Saved entries:
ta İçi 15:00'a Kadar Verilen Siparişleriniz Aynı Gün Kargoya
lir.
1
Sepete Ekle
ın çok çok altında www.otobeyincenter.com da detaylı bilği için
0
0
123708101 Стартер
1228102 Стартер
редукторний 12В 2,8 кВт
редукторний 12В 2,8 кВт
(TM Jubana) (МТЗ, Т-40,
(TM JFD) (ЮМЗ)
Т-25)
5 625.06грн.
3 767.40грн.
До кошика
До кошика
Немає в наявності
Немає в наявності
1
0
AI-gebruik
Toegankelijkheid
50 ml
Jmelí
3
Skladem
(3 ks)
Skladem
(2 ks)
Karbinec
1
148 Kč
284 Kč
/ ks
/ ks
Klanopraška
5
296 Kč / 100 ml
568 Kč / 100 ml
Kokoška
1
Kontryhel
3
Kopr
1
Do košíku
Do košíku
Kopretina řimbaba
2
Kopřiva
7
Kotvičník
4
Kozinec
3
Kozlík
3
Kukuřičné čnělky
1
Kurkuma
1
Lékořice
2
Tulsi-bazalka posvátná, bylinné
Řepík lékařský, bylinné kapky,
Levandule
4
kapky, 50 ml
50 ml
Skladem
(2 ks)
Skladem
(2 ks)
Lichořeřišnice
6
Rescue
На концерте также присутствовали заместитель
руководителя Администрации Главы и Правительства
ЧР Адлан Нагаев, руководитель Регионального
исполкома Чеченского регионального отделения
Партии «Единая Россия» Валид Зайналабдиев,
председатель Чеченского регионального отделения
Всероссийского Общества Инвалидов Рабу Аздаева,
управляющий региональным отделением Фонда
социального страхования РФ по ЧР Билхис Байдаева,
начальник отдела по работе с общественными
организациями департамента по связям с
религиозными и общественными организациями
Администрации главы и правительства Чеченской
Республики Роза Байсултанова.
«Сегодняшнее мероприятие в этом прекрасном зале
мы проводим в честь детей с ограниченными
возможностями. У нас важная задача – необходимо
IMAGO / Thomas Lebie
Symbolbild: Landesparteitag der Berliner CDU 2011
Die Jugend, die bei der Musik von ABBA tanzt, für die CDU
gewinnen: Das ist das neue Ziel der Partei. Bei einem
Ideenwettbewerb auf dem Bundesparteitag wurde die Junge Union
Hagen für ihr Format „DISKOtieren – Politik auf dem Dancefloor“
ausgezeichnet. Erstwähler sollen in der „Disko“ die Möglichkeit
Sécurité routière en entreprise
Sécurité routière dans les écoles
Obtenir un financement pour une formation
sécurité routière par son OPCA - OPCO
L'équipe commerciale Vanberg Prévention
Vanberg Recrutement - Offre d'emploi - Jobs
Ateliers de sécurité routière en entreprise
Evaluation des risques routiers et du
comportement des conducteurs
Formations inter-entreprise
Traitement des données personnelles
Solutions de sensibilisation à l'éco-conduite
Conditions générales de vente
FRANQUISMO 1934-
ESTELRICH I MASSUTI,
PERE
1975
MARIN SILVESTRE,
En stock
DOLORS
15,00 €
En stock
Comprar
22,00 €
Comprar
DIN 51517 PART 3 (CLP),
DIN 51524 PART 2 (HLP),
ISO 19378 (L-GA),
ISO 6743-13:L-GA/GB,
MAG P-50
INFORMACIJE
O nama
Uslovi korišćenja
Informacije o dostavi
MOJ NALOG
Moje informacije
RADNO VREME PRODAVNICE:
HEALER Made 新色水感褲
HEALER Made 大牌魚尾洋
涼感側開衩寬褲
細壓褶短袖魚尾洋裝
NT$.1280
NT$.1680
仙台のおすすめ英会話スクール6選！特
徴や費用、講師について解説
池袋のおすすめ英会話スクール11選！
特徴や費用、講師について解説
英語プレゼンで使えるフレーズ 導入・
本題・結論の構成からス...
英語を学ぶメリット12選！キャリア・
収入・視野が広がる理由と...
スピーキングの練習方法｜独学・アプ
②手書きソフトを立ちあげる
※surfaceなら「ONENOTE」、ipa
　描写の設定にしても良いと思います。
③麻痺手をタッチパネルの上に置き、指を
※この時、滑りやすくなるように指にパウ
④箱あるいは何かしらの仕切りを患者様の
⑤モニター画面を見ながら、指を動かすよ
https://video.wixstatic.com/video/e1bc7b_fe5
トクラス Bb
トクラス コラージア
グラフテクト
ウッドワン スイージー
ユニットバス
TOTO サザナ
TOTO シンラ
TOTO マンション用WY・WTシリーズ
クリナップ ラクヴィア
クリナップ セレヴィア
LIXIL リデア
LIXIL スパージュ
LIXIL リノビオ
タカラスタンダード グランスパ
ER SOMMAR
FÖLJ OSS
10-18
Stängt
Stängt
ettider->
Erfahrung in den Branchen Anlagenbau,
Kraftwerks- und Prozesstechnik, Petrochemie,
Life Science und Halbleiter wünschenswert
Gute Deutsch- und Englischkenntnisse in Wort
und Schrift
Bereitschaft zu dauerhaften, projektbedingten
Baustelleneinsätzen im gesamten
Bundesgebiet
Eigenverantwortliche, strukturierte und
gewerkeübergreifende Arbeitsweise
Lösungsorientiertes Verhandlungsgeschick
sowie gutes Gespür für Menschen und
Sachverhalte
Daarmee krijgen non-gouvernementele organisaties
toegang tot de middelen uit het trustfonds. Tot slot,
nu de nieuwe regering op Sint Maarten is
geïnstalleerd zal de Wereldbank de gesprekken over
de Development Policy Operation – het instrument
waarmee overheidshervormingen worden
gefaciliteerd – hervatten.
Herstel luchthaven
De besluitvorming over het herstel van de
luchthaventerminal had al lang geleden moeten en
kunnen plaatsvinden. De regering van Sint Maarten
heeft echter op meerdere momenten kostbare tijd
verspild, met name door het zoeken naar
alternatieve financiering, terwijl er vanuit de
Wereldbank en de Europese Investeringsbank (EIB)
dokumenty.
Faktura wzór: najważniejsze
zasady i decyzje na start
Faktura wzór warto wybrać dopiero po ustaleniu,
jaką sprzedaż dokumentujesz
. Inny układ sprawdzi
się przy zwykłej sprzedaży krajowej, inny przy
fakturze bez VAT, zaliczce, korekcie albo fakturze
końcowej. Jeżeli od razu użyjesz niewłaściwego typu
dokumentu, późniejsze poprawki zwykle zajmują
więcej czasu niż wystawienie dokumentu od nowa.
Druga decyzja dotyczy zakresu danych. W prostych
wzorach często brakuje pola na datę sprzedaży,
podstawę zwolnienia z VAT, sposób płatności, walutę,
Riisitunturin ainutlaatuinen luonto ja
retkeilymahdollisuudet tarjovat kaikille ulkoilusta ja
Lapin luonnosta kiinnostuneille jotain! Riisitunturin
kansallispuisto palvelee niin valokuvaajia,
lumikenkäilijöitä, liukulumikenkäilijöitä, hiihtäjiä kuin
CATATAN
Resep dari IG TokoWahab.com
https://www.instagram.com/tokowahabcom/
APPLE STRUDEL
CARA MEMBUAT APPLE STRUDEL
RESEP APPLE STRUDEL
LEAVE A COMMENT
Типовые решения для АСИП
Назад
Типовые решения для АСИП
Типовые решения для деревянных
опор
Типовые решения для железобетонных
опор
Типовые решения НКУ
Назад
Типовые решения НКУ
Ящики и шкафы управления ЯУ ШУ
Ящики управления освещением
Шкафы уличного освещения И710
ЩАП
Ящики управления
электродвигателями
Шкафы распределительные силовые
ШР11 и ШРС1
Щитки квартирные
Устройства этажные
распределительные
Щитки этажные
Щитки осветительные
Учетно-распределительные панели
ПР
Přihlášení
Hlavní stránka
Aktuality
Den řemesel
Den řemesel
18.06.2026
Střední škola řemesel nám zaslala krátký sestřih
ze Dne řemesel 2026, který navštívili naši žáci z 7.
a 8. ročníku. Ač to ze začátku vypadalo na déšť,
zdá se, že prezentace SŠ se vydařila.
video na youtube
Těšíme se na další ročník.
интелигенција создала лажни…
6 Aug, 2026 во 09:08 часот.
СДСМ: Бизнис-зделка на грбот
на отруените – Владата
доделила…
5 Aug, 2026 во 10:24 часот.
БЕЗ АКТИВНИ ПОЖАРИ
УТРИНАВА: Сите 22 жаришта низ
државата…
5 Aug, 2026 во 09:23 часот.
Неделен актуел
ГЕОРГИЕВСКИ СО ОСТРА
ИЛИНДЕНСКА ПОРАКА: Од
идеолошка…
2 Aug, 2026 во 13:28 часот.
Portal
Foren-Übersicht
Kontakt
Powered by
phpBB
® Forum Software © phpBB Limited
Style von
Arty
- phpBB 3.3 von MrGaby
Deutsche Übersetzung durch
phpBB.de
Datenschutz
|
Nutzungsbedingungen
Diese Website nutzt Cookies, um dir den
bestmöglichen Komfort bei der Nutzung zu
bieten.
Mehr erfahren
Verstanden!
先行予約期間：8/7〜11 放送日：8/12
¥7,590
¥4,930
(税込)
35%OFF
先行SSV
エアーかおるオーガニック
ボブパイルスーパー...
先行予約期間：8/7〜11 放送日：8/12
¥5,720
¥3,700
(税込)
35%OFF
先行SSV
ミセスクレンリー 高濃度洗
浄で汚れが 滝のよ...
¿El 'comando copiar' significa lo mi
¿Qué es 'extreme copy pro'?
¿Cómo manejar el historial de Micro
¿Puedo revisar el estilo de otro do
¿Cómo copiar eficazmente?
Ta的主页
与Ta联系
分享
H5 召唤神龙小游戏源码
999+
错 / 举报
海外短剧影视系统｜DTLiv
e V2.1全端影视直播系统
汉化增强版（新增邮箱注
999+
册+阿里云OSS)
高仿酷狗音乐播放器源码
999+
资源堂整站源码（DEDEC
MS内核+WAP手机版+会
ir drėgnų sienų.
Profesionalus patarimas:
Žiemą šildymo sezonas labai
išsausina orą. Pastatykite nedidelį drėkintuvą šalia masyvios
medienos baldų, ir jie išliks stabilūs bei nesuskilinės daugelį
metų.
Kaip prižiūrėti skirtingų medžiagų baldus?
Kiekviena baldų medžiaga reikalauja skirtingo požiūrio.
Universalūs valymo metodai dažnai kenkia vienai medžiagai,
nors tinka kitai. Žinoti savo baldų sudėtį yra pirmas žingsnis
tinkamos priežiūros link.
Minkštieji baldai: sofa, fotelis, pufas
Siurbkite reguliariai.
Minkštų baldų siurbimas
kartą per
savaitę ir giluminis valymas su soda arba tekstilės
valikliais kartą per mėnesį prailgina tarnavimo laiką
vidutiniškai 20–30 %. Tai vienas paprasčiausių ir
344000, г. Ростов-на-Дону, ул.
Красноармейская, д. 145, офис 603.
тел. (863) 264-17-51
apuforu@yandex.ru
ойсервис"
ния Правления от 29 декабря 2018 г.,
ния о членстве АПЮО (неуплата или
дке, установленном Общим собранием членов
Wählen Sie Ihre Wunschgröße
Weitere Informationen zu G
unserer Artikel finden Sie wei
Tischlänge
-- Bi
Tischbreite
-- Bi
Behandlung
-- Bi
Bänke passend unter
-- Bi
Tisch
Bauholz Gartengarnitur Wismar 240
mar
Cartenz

What to work on: Format the lines of the Saved entries as a Markdown table with the columns "Row" and "Line," leaving out blank lines. Start at the first line of the Saved entries and go on through the line that contains "этом прекрасном зале", including both ends and nothing else.

Response area:
| Row | Line |
|---|---|
| 1 | ta İçi 15:00'a Kadar Verilen Siparişleriniz Aynı Gün Kargoya |
| 2 | lir. |
| 3 | 1 |
| 4 | Sepete Ekle |
| 5 | ın çok çok altında www.otobeyincenter.com da detaylı bilği için |
| 6 | 0 |
| 7 | 0 |
| 8 | 123708101 Стартер |
| 9 | 1228102 Стартер |
| 10 | редукторний 12В 2,8 кВт |
| 11 | редукторний 12В 2,8 кВт |
| 12 | (TM Jubana) (МТЗ, Т-40, |
| 13 | (TM JFD) (ЮМЗ) |
| 14 | Т-25) |
| 15 | 5 625.06грн. |
| 16 | 3 767.40грн. |
| 17 | До кошика |
| 18 | До кошика |
| 19 | Немає в наявності |
| 20 | Немає в наявності |
| 21 | 1 |
| 22 | 0 |
| 23 | AI-gebruik |
| 24 | Toegankelijkheid |
| 25 | 50 ml |
| 26 | Jmelí |
| 27 | 3 |
| 28 | Skladem |
| 29 | (3 ks) |
| 30 | Skladem |
| 31 | (2 ks) |
| 32 | Karbinec |
| 33 | 1 |
| 34 | 148 Kč |
| 35 | 284 Kč |
| 36 | / ks |
| 37 | / ks |
| 38 | Klanopraška |
| 39 | 5 |
| 40 | 296 Kč / 100 ml |
| 41 | 568 Kč / 100 ml |
| 42 | Kokoška |
| 43 | 1 |
| 44 | Kontryhel |
| 45 | 3 |
| 46 | Kopr |
| 47 | 1 |
| 48 | Do košíku |
| 49 | Do košíku |
| 50 | Kopretina řimbaba |
| 51 | 2 |
| 52 | Kopřiva |
| 53 | 7 |
| 54 | Kotvičník |
| 55 | 4 |
| 56 | Kozinec |
| 57 | 3 |
| 58 | Kozlík |
| 59 | 3 |
| 60 | Kukuřičné čnělky |
| 61 | 1 |
| 62 | Kurkuma |
| 63 | 1 |
| 64 | Lékořice |
| 65 | 2 |
| 66 | Tulsi-bazalka posvátná, bylinné |
| 67 | Řepík lékařský, bylinné kapky, |
| 68 | Levandule |
| 69 | 4 |
| 70 | kapky, 50 ml |
| 71 | 50 ml |
| 72 | Skladem |
| 73 | (2 ks) |
| 74 | Skladem |
| 75 | (2 ks) |
| 76 | Lichořeřišnice |
| 77 | 6 |
| 78 | Rescue |
| 79 | На концерте также присутствовали заместитель |
| 80 | руководителя Администрации Главы и Правительства |
| 81 | ЧР Адлан Нагаев, руководитель Регионального |
| 82 | исполкома Чеченского регионального отделения |
| 83 | Партии «Единая Россия» Валид Зайналабдиев, |
| 84 | председатель Чеченского регионального отделения |
| 85 | Всероссийского Общества Инвалидов Рабу Аздаева, |
| 86 | управляющий региональным отделением Фонда |
| 87 | социального страхования РФ по ЧР Билхис Байдаева, |
| 88 | начальник отдела по работе с общественными |
| 89 | организациями департамента по связям с |
| 90 | религиозными и общественными организациями |
| 91 | Администрации главы и правительства Чеченской |
| 92 | Республики Роза Байсултанова. |
| 93 | «Сегодняшнее мероприятие в этом прекрасном зале |